その上司、俺様につき!
「―――っ!?」
初めて見るその表情に、心を踏みつぶされたような衝撃が私を襲う。
(な、何……? 何なの、その顔……?)
「じゃあ、お言葉に甘えて、またお伺いしても大丈夫ですか?」
「ああ、構わないよ。もし急ぎのようなら、特に事前連絡も必要ない」
凄まじい疎外感だった。
私がここにいてもいなくても、どちらでもいいような居場所のなさ。
「そう言ってくださると嬉しいです……!」
ホッとした表情で桜井さんが胸をなでおろすのを、久喜さんが穏やかに見守っている―――。
その眼差しには、まるで愛おしい恋人を見つめているような暖かさがあった。
なだめたはずの心が、またザワザワとざわめき始める。
(ここは私の居場所なのに……)
黒い感情が体の奥で次々と吹き出すのがわかる。
止めようと思っても止まらない。
(どうして……)
かろうじて立っていた薄氷の上。
それが何者かによって、外側から乱暴に破壊されていくような感覚だった。
(……どうして私には、そんな風に笑いかけてくれないの?)
「―――遠藤さん?」
そのまま漆黒の沼に溺れてしまいそうになったが、桜井さんの呼びかけでハッと現実に戻る。
「お、お疲れ様です……!」
ひきつる口元を、とっさの笑みでなんとか隠した。
「……大丈夫ですか? なんだか顔色が悪いですけど」
「え? そ、そうですか?」
「熱っぽいとか、気分が悪いとかはないですか……?」
彼女に親切にされればされるほど、自分の醜さを突きつけられるようでいたたまれない。
「え……えっと……」
どう返事をすればいいのかすら、もうわからなくなってしまっている。
営業部にいた頃は「プレゼンでどんな指摘を受けたって、その場のハッタリで必ず返す」と自信を持っていたのに。
このザマはなんだろう。
「……気分は、別に」
この場所にいてもいなくてもどうでもいい存在なら、いっそ自分から消える道を選びたい。

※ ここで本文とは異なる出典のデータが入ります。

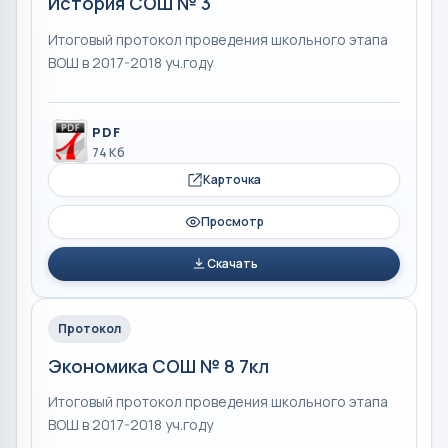
История СОШ № 3
Итоговый протокол проведения школьного этапа
ВОШ в 2017-2018 уч.году
PDF
74 Кб
Карточка
Просмотр
Скачать
Протокол
Экономика СОШ № 8 7кл
Итоговый протокол проведения школьного этапа
ВОШ в 2017-2018 уч.году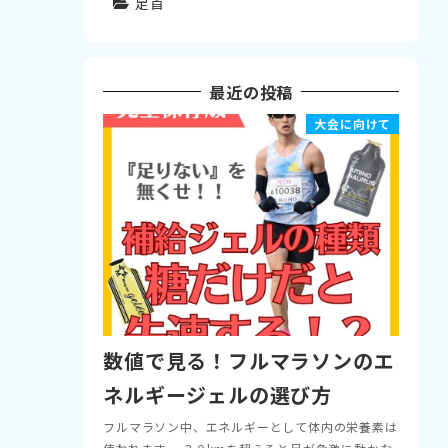
足首
最近の投稿
大会に向けて
数値で見る！フルマラソンのエ
ネルギージェルの選び方
フルマラソン中、エネルギーとして体内の栄養素は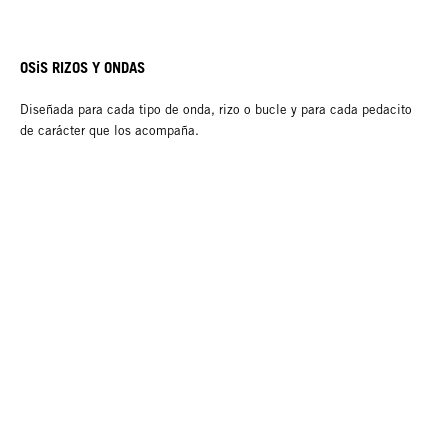
OSiS RIZOS Y ONDAS
Diseñada para cada tipo de onda, rizo o bucle y para cada pedacito
de carácter que los acompaña.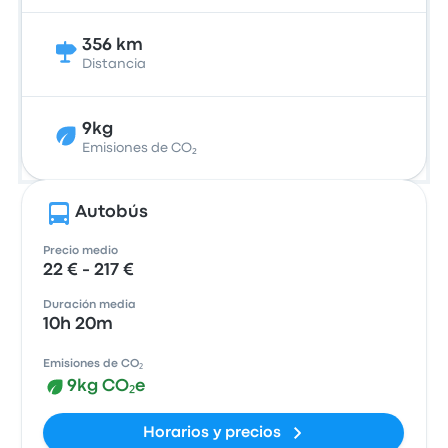
356 km
Distancia
9kg
Emisiones de CO₂
Autobús
Precio medio
22 € - 217 €
Duración media
10h 20m
Emisiones de CO₂
9kg CO₂e
Horarios y precios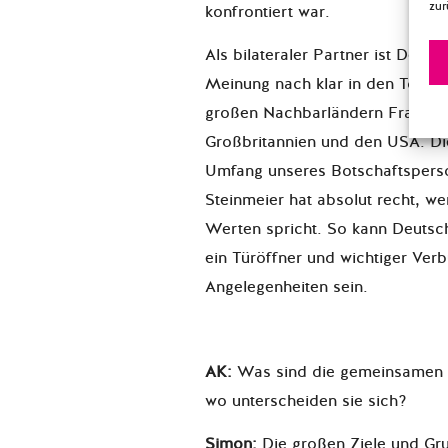
zur
konfrontiert war.
Als bilateraler Partner ist Deut
Meinung nach klar in den Top fü
großen Nachbarländern Frankrei
Großbritannien und den USA. Di
Umfang unseres Botschaftsperson
Steinmeier hat absolut recht, 
Werten spricht. So kann Deutsc
ein Türöffner und wichtiger Verb
Angelegenheiten sein.
AK:
Was sind die gemeinsamen I
wo unterscheiden sie sich?
Simon:
Die großen Ziele und Gru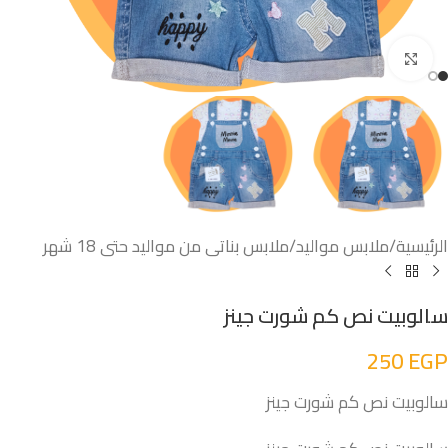
اضغط للتكبير
الرئيسية
/
ملابس مواليد
/
ملابس بناتى من مواليد حتى 18 شهر
سالوبيت نص كم شورت جينز
250
EGP
سالوبيت نص كم شورت جينز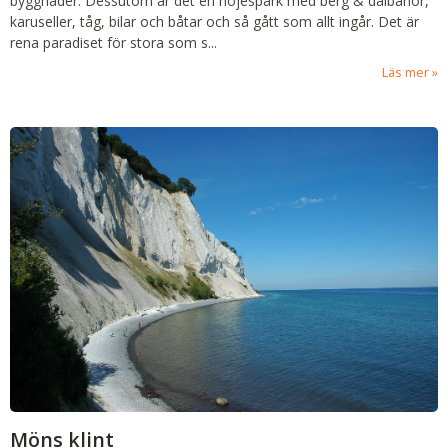
byggnader. Dessutom är det en nöjespark med berg & dalbanor,
karuseller, tåg, bilar och båtar och så gått som allt ingår. Det är
rena paradiset för stora som s...
Läs mer
Möns klint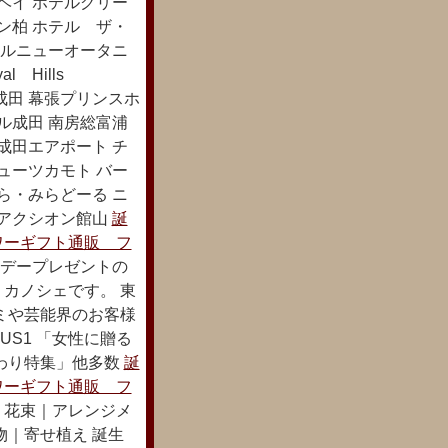
ベイ ホテルグリー
ン柏 ホテル ザ・
テルニューオータニ
l Hills
成田 幕張プリンスホ
ル成田 南房総富浦
成田エアポート チ
ューツカモト バー
ら・みらどーる ニ
ルアクシオン館山
誕
ワーギフト通販 フ
デープレゼントの
カノシェです。 東
ミや芸能界のお客様
US1 「女性に贈る
わり特集」他多数
誕
ワーギフト通販 フ
 花束｜アレンジメ
物｜寄せ植え 誕生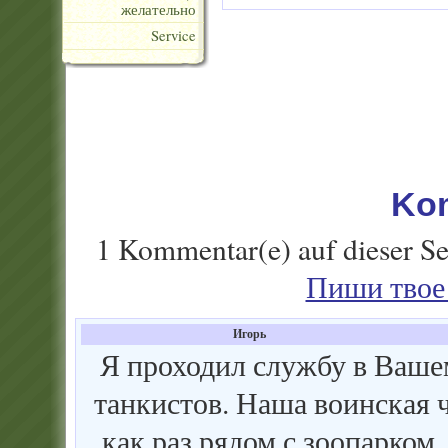
желательно
Service
Ko
1 Kommentar(e) auf dieser Se
Пиши твое 
Игорь
Я проходил службу в Вашем
танкистов. Наша воинская ч
как раз рядом с зоопарком,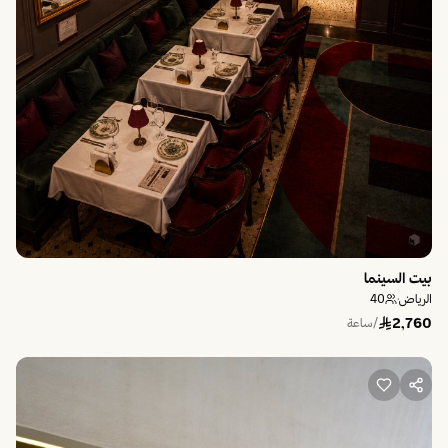
بيت السينما
الرياض
·
40
2,760
/ساعة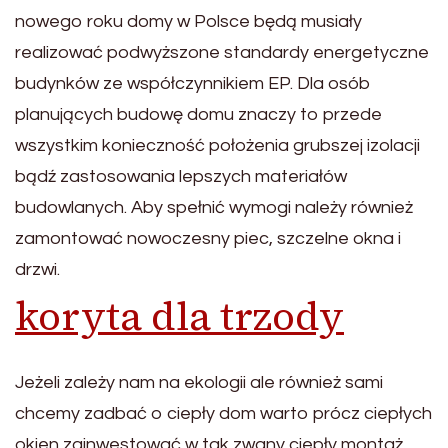
nowego roku domy w Polsce będą musiały
realizować podwyższone standardy energetyczne
budynków ze współczynnikiem EP. Dla osób
planujących budowę domu znaczy to przede
wszystkim konieczność położenia grubszej izolacji
bądź zastosowania lepszych materiałów
budowlanych. Aby spełnić wymogi należy również
zamontować nowoczesny piec, szczelne okna i
drzwi.
koryta dla trzody
Jeżeli zależy nam na ekologii ale również sami
chcemy zadbać o ciepły dom warto prócz ciepłych
okien zainwestować w tak zwany ciepły montaż.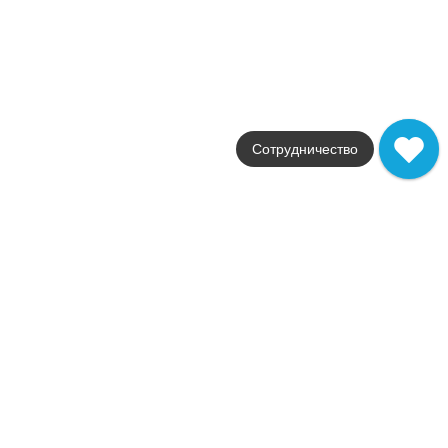
Размер
7,2x60
Цвет
коричневый
Поверхность
натуральная
Артикул
610130002204
905
.
00
p/шт
Сотрудничество
Купить в 1 клик
В корзину
В наличии
Плинтус Дукале Сэнд 7,2x60
Коллекция
Ducale
Фабрика
Coliseumgres
Страна
Россия
Размер
7,2x60
Цвет
бежевый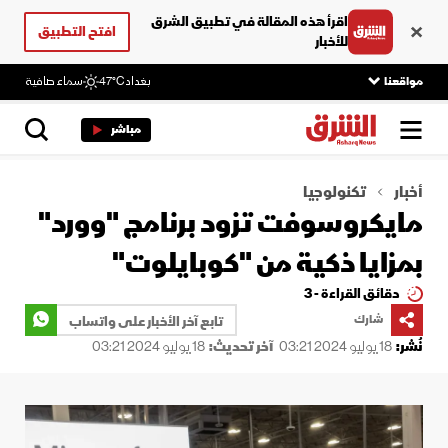
اقرأ هذه المقالة في تطبيق الشرق
افتح التطبيق
للأخبار
مواقعنا
بغداد
47°C
سماء صافية
مباشر
أخبار
تكنولوجيا
مايكروسوفت تزود برنامج "وورد"
بمزايا ذكية من "كوبايلوت"
دقائق القراءة - 3
شارك
تابع آخر الأخبار على واتساب
نُشر:
18 يوليو 2024 03:21
آخر تحديث:
18 يوليو 2024 03:21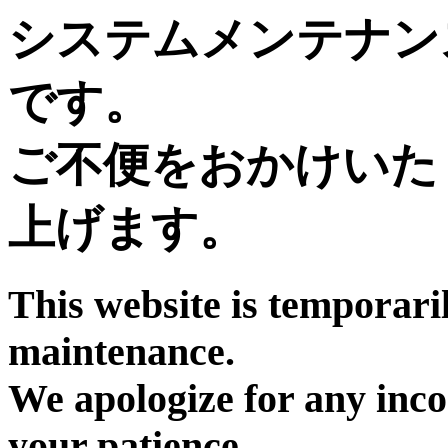
システムメンテナン
です。
ご不便をおかけいた
上げます。
This website is temporari
maintenance.
We apologize for any inc
your patience.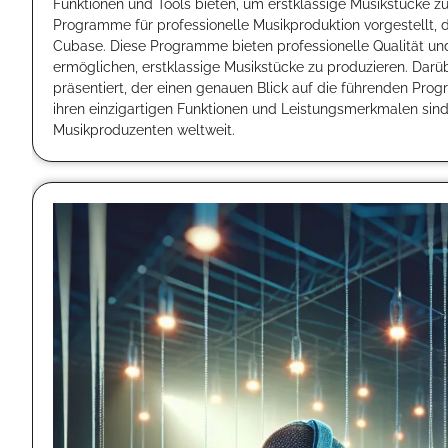
Funktionen und Tools bieten, um erstklassige Musikstücke zu
Programme für professionelle Musikproduktion vorgestellt, da
Cubase. Diese Programme bieten professionelle Qualität und
ermöglichen, erstklassige Musikstücke zu produzieren. Darü
präsentiert, der einen genauen Blick auf die führenden Prog
ihren einzigartigen Funktionen und Leistungsmerkmalen sind
Musikproduzenten weltweit.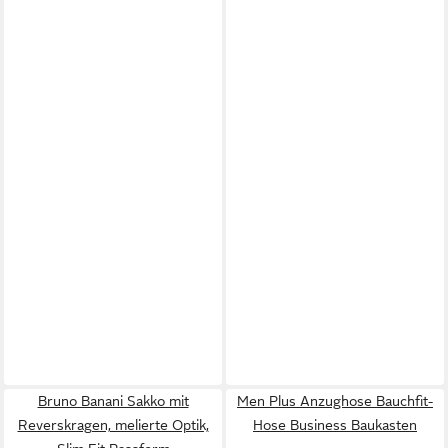
Bruno Banani Sakko mit
Men Plus Anzughose Bauchfit-
Reverskragen, melierte Optik,
Hose Business Baukasten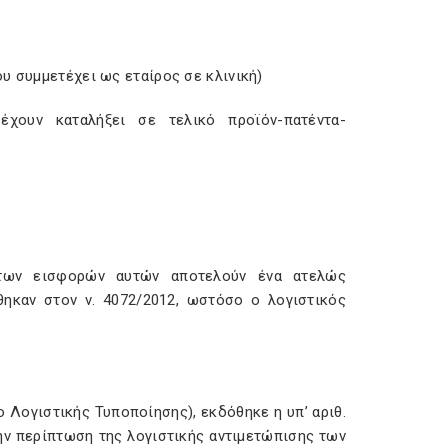
ου συμμετέχει ως εταίρος σε κλινική)
έχουν καταλήξει σε τελικό προϊόν-πατέντα-
ς των εισφορών αυτών αποτελούν ένα ατελώς
ηκαν στον ν. 4072/2012, ωστόσο ο λογιστικός
 Λογιστικής Τυποποίησης), εκδόθηκε η υπ’ αριθ.
ην περίπτωση της λογιστικής αντιμετώπισης των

何よりも、桜井さんが久喜さんに私のことを相談している姿を、これ以上ここで見ていたくはなかった。
(全部私が早とちりをしていただけ。大丈夫。ただ、ちょっと食事に誘われて勘違いしちゃっただけ。ちょっと優しくされて、舞い上がっただけ……)
彼女の「遠藤さんの具合が悪そうだ」という指摘に、次第に表情を曇らせていく久喜さん。
(ただ、それだけ―――)
彼の表情が変わっていく様子を、これ以上この場所で見ていたくなかった。
一番近くで見つめてきた場所だったからこそ、もう耐えられなかった。